Max Bazerman spoke to Tuck students about his new book.

Max Bazerman spoke to Tuck students about his new book, "Blind Spots: Why We Fail to Do What’s Right and What to Do About It."

Max Bazerman, ethicist, author and Harvard Business School Professor, is testing the attentiveness of a roomful of Tuck students. He’s showing a 30-second film clip – “the greatest film ever made”, he claims. On screen, two teams of basketball players bounce balls to one another while the students carefully count the number of passes.

When the film is over, Bazerman asks the students to share their totals. After everyone has weighed in, he asks, “Did anyone see the woman with the umbrella?”

A replay clearly reveals a woman slowly strolling right through the action.

Bazerman says that only about 5% of the uninitiated ever catch the phantom woman. When asked why they missed her, viewers explain, “I was busy watching for something else.”

That’s a dominant theme of “Blind Spots: Why We Fail to Do What’s Right and What to Do About It,” co-authored by Bazerman and Ann Tenbrunsel. Bazerman calls the phenomenon “bounded awareness” – systematic avoidance of information in the environment that we should be paying attention to.

This lack of broad awareness becomes increasingly serious when extended to “bounded ethicality”: ways in which we fail to act ethically despite our best intentions, because we have failed to notice something. This “in-attentional blindness” becomes an ethical issue when the failures of the present foist harm upon future recipients. Bazerman cited the scenarios of climate change, overharvesting of fisheries, and the disasters resulting from Hurricane Katrina as illustrative of such harmful outcomes.

While most efforts to teach ethics have focused on dilemmas where people are aware that an ethical issue is present, Bazerman’s work has focused instead on situations where there is a lack of awareness about an ethical dilemma. “There is something missing in our ethics education in professional schools,” Bazerman told the students. “We need to augment focus on how to get people to even notice the ethical implications of what they’re deciding. We should focus ethics education on the psychology of the behavior of typical MBA students, not on the intentional unethical behavior of rare circumstances.”

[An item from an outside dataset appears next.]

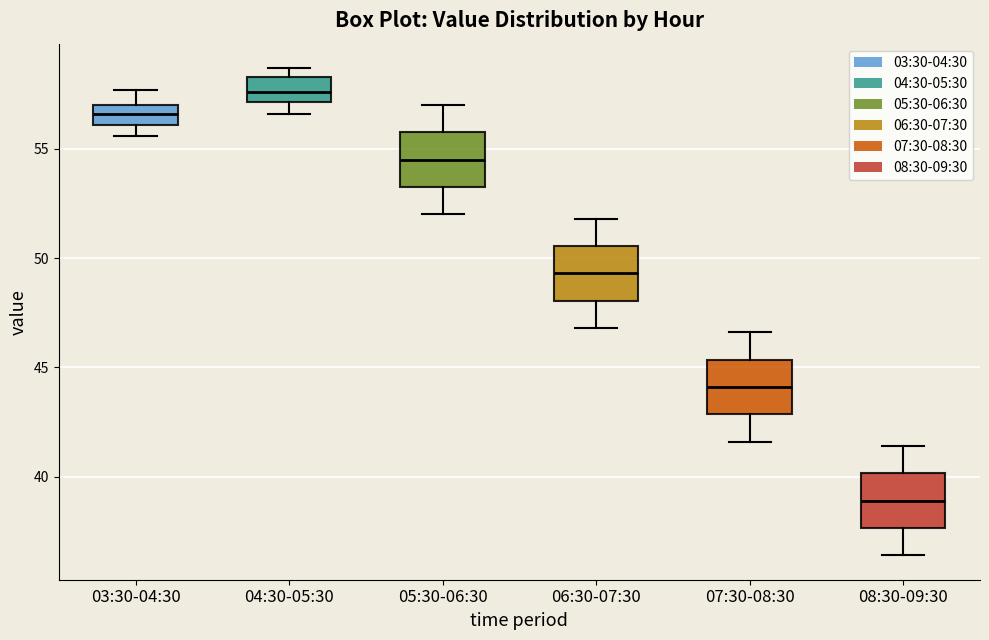

Where is the upper edge of the box for 04:30-05:30 on the y-axis? The values are not printed on the chart, so give them approximately, as read against the axis.

58.5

Bazerman’s recommendation for combatting bounded awareness is to consider how choices are framed, and to offer people many options. “With multiple courses of action, we deliberate more. We become more utilitarian. How we present options changes people’s decision making – and produces more ethical outcomes.”

Bazerman, who is Jesse Isidor Straus Professor at the Harvard Business School and author, co-author, or co-editor of nineteen books, was hosted by the Center for Business & Society as part of its ongoing ethics programming. Throughout the year, the Center offers talks with visiting experts as well as small group discussion sessions to prepare Tuck students to become responsible business leaders with the ability to recognize ethical issues when confronted with them.